• Passage shown:
**********
Partial Functional Linear Quantile Regression for Neuroimaging Data Analysis

TL;DR

This paper introduces a new prediction method for functional linear quantile regression using partial quantile covariance, along with an efficient algorithm for basis extraction, extending to composite quantile regression, and demonstrates its effectiveness on simulated and real neuroimaging data.

Contribution

It develops a novel partial quantile covariance technique, a simple algorithm for basis extraction, and extends the approach to composite quantile regression, improving analysis of neuroimaging data.

Findings

Proposed methods outperform existing techniques in simulations.

Effective analysis of ADHD-200 and ADNI neuroimaging datasets.

Algorithms are computationally efficient and accurate.

Abstract

We propose a prediction procedure for the functional linear quantile regression model by using partial quantile covariance techniques and develop a simple partial quantile regression (SIMPQR) algorithm to efficiently extract partial quantile regression (PQR) basis for estimating functional coefficients. We further extend our partial quantile covariance techniques to functional composite quantile regression (CQR) defining partial composite quantile covariance. There are three major contributions. (1) We define partial quantile covariance between two scalar variables through linear quantile regression. We compute PQR basis by sequentially maximizing the partial quantile covariance between the response and projections of functional covariates. (2) In order to efficiently extract PQR basis, we develop a SIMPQR algorithm analogous to simple partial least squares (SIMPLS). (3) Under the homoscedasticity assumption, we extend our techniques to partial composite quantile covariance and use it to find the partial composite quantile regression (PCQR) basis. The SIMPQR algorithm is then modified to obtain the SIMPCQR algorithm. Two simulation studies show the superiority of our proposed methods. Two real data from ADHD-200 sample and ADNI are analyzed using our proposed methods.
**********
• Data listing:
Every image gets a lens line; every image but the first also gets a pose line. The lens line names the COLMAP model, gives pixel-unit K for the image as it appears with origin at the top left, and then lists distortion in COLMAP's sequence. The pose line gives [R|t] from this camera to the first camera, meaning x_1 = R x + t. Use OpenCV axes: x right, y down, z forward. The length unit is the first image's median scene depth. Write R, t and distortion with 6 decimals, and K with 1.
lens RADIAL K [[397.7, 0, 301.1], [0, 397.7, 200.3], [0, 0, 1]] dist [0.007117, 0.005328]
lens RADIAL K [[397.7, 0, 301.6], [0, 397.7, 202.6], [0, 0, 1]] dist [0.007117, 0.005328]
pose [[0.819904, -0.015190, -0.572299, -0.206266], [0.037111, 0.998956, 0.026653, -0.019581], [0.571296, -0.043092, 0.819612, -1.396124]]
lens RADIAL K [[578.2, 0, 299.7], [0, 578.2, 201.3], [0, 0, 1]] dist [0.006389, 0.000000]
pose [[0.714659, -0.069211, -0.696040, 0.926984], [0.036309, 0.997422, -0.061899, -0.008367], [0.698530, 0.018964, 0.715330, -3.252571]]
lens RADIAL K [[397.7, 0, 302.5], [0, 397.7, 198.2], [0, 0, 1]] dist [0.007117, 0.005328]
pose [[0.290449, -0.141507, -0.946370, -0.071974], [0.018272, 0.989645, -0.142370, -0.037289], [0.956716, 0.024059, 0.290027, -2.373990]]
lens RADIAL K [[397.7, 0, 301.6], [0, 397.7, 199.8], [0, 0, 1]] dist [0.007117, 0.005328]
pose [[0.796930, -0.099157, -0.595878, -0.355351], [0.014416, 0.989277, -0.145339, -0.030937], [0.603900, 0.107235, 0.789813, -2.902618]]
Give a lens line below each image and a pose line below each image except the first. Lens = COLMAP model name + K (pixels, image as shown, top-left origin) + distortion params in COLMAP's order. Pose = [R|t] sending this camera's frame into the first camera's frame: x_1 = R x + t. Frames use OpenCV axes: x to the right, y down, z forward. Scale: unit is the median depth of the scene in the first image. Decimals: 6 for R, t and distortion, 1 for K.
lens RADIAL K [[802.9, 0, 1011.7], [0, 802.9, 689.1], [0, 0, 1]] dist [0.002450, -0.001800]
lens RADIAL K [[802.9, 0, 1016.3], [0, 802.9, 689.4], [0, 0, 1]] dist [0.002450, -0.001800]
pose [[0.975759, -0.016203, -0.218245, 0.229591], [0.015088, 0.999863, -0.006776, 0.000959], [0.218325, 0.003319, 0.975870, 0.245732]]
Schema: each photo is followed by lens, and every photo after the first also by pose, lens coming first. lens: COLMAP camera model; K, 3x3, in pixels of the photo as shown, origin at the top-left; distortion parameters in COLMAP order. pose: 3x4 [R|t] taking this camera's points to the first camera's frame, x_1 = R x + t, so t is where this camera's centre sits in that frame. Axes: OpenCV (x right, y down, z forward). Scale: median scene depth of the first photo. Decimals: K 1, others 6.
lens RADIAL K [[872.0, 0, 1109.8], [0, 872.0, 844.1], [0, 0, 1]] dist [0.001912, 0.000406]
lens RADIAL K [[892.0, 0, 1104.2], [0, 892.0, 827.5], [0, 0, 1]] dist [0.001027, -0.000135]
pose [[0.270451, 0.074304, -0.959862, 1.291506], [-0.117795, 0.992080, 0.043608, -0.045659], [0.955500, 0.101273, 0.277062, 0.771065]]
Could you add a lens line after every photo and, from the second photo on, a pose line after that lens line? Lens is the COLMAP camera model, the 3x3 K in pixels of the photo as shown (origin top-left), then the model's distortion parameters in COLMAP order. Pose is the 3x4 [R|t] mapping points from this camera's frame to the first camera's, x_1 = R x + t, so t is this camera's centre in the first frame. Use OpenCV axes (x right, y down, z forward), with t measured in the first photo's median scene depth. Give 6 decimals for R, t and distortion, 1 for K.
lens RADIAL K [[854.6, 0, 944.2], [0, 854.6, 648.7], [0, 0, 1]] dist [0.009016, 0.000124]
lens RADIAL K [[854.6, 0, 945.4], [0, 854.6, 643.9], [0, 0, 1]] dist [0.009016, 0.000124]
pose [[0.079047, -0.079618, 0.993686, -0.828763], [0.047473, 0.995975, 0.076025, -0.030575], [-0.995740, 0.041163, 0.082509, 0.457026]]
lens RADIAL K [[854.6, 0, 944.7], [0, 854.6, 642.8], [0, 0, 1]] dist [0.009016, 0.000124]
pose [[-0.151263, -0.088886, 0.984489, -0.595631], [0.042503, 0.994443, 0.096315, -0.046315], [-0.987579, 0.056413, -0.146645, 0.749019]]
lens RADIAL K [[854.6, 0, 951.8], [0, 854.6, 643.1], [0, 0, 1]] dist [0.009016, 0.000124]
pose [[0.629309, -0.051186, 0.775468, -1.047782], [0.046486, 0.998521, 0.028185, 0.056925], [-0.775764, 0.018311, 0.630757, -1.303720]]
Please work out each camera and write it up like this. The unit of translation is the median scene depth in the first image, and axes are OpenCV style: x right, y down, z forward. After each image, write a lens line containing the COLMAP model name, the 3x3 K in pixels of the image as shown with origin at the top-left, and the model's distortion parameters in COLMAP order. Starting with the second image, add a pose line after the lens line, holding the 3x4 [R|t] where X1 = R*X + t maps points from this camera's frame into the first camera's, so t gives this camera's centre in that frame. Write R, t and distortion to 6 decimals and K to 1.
**********
• Task prompt: Copy the part of the neuroimaging regression summary that runs from "This paper introduces" up to and including "techniques in simulations.".

• Output below:
This paper introduces a new prediction method for functional linear quantile regression using partial quantile covariance, along with an efficient algorithm for basis extraction, extending to composite quantile regression, and demonstrates its effectiveness on simulated and real neuroimaging data.

Contribution

It develops a novel partial quantile covariance technique, a simple algorithm for basis extraction, and extends the approach to composite quantile regression, improving analysis of neuroimaging data.

Findings

Proposed methods outperform existing techniques in simulations.